Based on the above analysis, in general, a block diagram to construct trans/cis regulatory circuit of gene transcription is shown in Figure 2, and the nonlinear dynamic model of trans/cis regulatory circuit of gene transcription of any gene of interest in yeast can be described as follows

Figure 2

Block diagram to construct a dynamic trans/cis regulatory circuit for gene transcription.
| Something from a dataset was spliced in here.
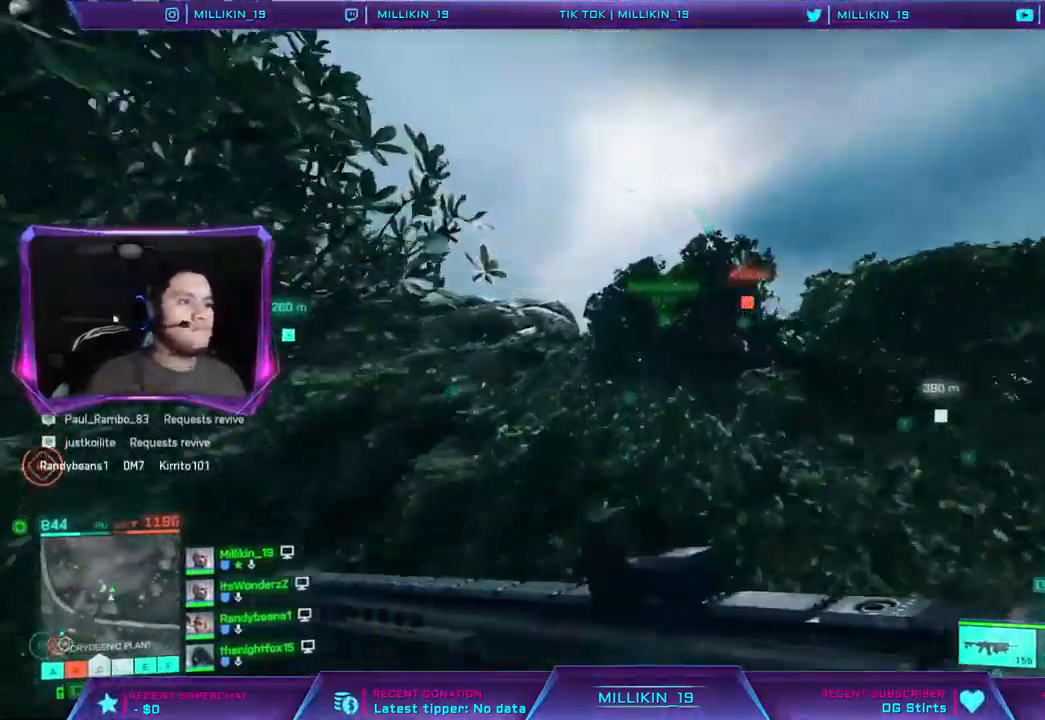
{"buttons": [], "left_stick": "up", "right_stick": "down-right", "events": [[33, "right_stick", "down"], [500, "right_stick", "down-right"]]}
\begin{matrix} \dot{y} (t) = \sum_{i = 1}^{N} a_{i} f_{i} (y_{i} (t - τ_{i})) + \sum_{i, j} a_{i \cdot j} f_{i \cdot j} (y_{i} (t - τ_{i}) \cdot y_{j} (t - τ_{j})) \\ + \sum_{i, j, k} a_{i \cdot j \cdot k} f_{i \cdot j \cdot k} (y_{i} (t - τ_{i}) \cdot y_{j} (t - τ_{j}) \cdot y_{k} (t - τ_{k})) + … \\ + \sum_{p} [b_{p \cdot q} \prod_{r} f (y_{i} (t - τ_{i}))] + c - λ y (t) + ε (t) \end{matrix}

(7)

Unlike the previous dynamic gene regulatory models only with linear regulatory terms (Gardner et al. 2003; Chen et al. 2004; Chen et al. 2005), in our model, nonlinear interactions among two proteins and three proteins are also considered in our gene expression dynamic model. Furthermore, the delay from transcription to translation is also considered in our dynamic model. According to the information on protein complexes and motif binding sites in the promoter region of the gene, y(t) denotes the mRNA expression profiles of a gene of interest and y_i(t), i ∊ {1 2 … N}, denote the mRNA expression profiles of upstream regulatory genes. With sampling expression in the next section, Equation (7) can be rewritten as.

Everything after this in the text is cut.